La section juridique du Mouvement européen se charge aussi de la préparation d’une convention, conforme aux principes énoncés dans le projet Dehousse, à soumettre au Conseil de l’Europe. Dans son préambule, le statut du Conseil de l'Europe du 5 mai 1949 pose en effet que les États signataires sont « inébranlablement attachés aux valeurs morales et spirituelles qui sont le patrimoine commun de leurs peuples et qui sont à l'origine des principes de liberté individuelle, de liberté politique et de prééminence du droit, sur lesquels se fonde toute démocratie véritable ». Le Conseil de l'Europe est saisi d'un projet de convention en juillet 1949. Deux mois plus tard, lors de sa première session, l’Assemblée consultative du Conseil de l'Europe adopte une résolution relative aux droits de l’homme vite reprise par le Comité des ministres et par les gouvernements. Sous la présidence du député conservateur britannique Sir David Maxwell Fyfe, co-rapporteur de la commission juridique du Mouvement européen et membre actif de la commission culturelle du congrès de l’Europe à La Haye, la commission des questions juridiques et administratives du Conseil de l’Europe adopte en effet comme base de ses travaux l’avant-projet de convention rédigé par l’ancien ministre français Pierre-Henri Teitgen qui préside la commission juridique du Mouvement européen. Ce document s’attache à la solution de trois problèmes:


- Énumérer et définir les droits et les libertés à garantir

- Indiquer comment seront fixées les conditions d’exercice de ces droits et libertés

- Préciser le mécanisme de la garantie collective de ces droits.


En ce qui concerne le premier point, l’Assemblée estime que seule peut être assurée la garantie des droits de la démocratie politique en attendant celle des droits sociaux. Aussi ratifie-t-elle le choix fait par la commission des dix droits et libertés repris à la Déclaration universelle des droits de l’homme telle qu’adoptée en décembre 1948 par l’Assemblée générale des Nations unies. Mais faute d’un accord sur la définition du droit de propriété et du droit des parents de choisir par priorité le genre d’éducation à donner à leurs enfants, l’Assemblée décide de renvoyer à la commission les paragraphes relatifs à ces deux droits en la chargeant d’en élaborer pour la prochaine session une formulation plus précise. Son projet prévoit en outre l’engagement pris par les gouvernements de procéder à intervalles raisonnables, à tout le moins pour certains sur le territoire métropolitain, à des élections au suffrage universel, libre et secret et d’autoriser la critique et l’opposition politiques. Ayant ensuite à fixer les conditions d’exercice de ces droits et libertés, l’Assemblée consacre le principe selon lequel chaque État membre aura compétence pour organiser dans ses frontières l’exercice des libertés garanties. Enfin, l’Assemblée consultative reconnaît unanimement la nécessité d’un contrôle juridictionnel et recommande la création d’une Cour européenne des droits de l’homme même si elle prévoit que les États pourront également soumettre leurs litiges à la Cour de La Haye. L’institution d’une Commission européenne des droits de l’homme, organe d’enquête et de conciliation, est recommandée. Dans le cadre des débats consacrés par l’Assemblée à la question des droits de l’homme, le sénateur catholique belge Étienne de la Vallée Poussin, membre de l’UPE, soulève le problème des personnes déplacées. Mais la question est reportée sine die.
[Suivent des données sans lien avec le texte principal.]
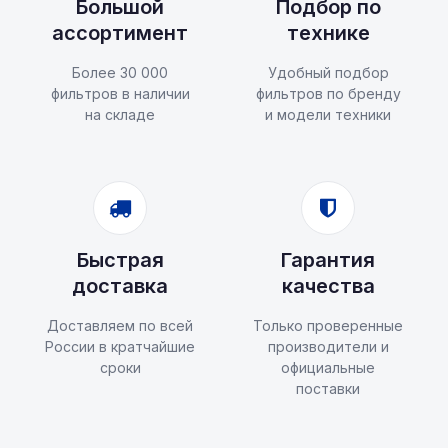
Большой
Подбор по
ассортимент
технике
Более 30 000
Удобный подбор
фильтров в наличии
фильтров по бренду
на складе
и модели техники
Быстрая
Гарантия
доставка
качества
Доставляем по всей
Только проверенные
России в кратчайшие
производители и
сроки
официальные
поставки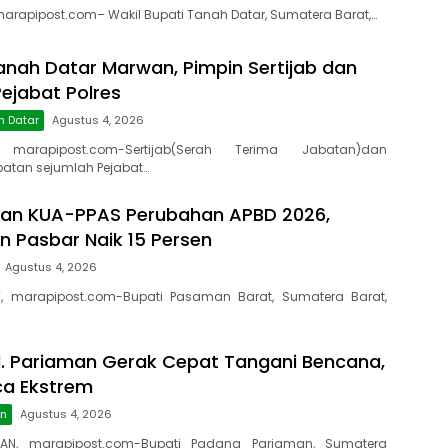
rapipost.com– Wakil Bupati Tanah Datar, Sumatera Barat,…
anah Datar Marwan, Pimpin Sertijab dan
ejabat Polres
h Datar
Agustus 4, 2026
 marapipost.com-Sertijab(Serah Terima Jabatan)dan
atan sejumlah Pejabat…
kan KUA-PPAS Perubahan APBD 2026,
 Pasbar Naik 15 Persen
Agustus 4, 2026
, marapipost.com-Bupati Pasaman Barat, Sumatera Barat,
. Pariaman Gerak Cepat Tangani Bencana,
ca Ekstrem
an
Agustus 4, 2026
AN, marapipost.com-Bupati Padang Pariaman, Sumatera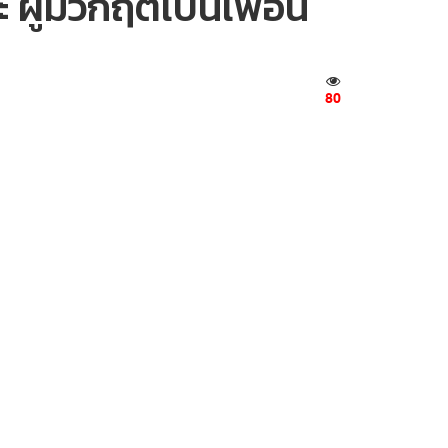
 ผู้มีวิกฤตเป็นเพื่อน
80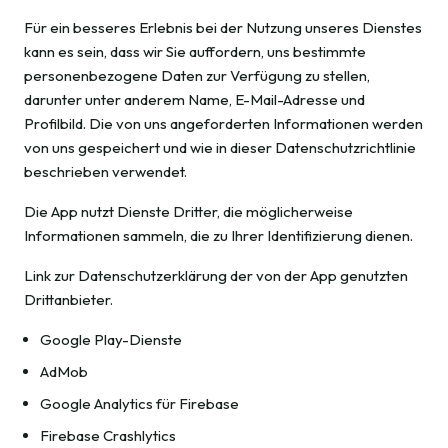
Für ein besseres Erlebnis bei der Nutzung unseres Dienstes
kann es sein, dass wir Sie auffordern, uns bestimmte
personenbezogene Daten zur Verfügung zu stellen,
darunter unter anderem Name, E-Mail-Adresse und
Profilbild. Die von uns angeforderten Informationen werden
von uns gespeichert und wie in dieser Datenschutzrichtlinie
beschrieben verwendet.
Die App nutzt Dienste Dritter, die möglicherweise
Informationen sammeln, die zu Ihrer Identifizierung dienen.
Link zur Datenschutzerklärung der von der App genutzten
Drittanbieter.
Google Play-Dienste
AdMob
Google Analytics für Firebase
Firebase Crashlytics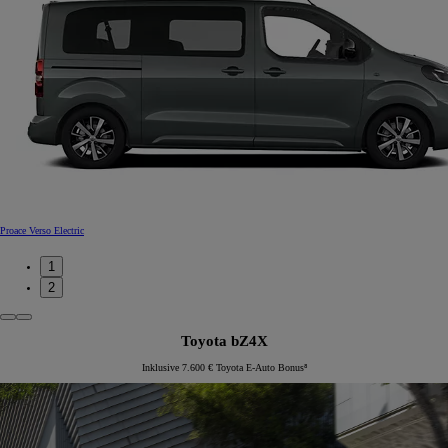
Proace Verso Electric
1
2
Toyota bZ4X
Inklusive 7.600 € Toyota E-Auto Bonus⁸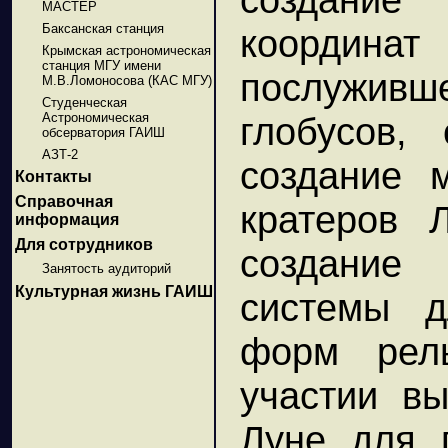
МАСТЕР
Баксанская станция
координа
Крымская астрономическая
станция МГУ имени
послужив
М.В.Ломоносова (КАС МГУ)
Студенческая
Астрономическая
глобусов,
обсерватория ГАИШ
АЗТ-2
создание м
Контакты
Справочная
кратеров 
информация
Для сотрудников
создание 
Занятость аудиторий
Культурная жизнь ГАИШ
системы д
форм рел
участии в
Луне для 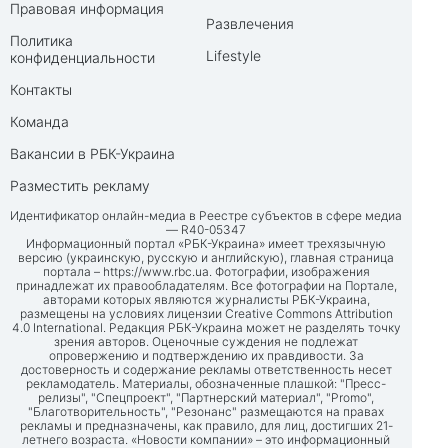
Правовая информация
Развлечения
Политика
Lifestyle
конфиденциальности
Контакты
Команда
Вакансии в РБК-Украина
Разместить рекламу
Идентификатор онлайн-медиа в Реестре субъектов в сфере медиа
— R40-05347
Информационный портал «РБК-Украина» имеет трехязычную
версию (украинскую, русскую и английскую), главная страница
портала –
https://www.rbc.ua
. Фотографии, изображения
принадлежат их правообладателям. Все фотографии на Портале,
авторами которых являются журналисты РБК-Украина,
размещены на условиях лицензии Creative Commons Attribution
4.0 International. Редакция РБК-Украина может не разделять точку
зрения авторов. Оценочные суждения не подлежат
опровержению и подтверждению их правдивости. За
достоверность и содержание рекламы ответственность несет
рекламодатель. Материалы, обозначенные плашкой: "Пресс-
релизы", "Спецпроект", "Партнерский материал", "Promo",
"Благотворительность", "Резонанс" размещаются на правах
рекламы и предназначены, как правило, для лиц, достигших 21-
летнего возраста. «Новости компании» – это информационный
Les travaux du Conseil de l’Europe ne restent pas longtemps sans suite. Le 4 novembre 1950, les ministres des Affaires étrangères de treize États membres signent en effet à Rome la Convention de sauvegarde des droits de l’homme et des libertés fondamentales ou Convention européenne des droits de l'homme. Elle sera signée le 28 novembre à Paris par le représentant de la Suède. Mais la Convention n'entrera en vigueur que le 3 septembre 1953. Fidèle aux principales propositions du Mouvement européen, la Convention renvoie à un double mécanisme de contrôle puisqu’il repose à la fois sur la Commission et sur la Cour européennes des droits de l’homme. C'est le 12 juillet 1954 que la Commission européenne des droits de l'homme tient sa première session.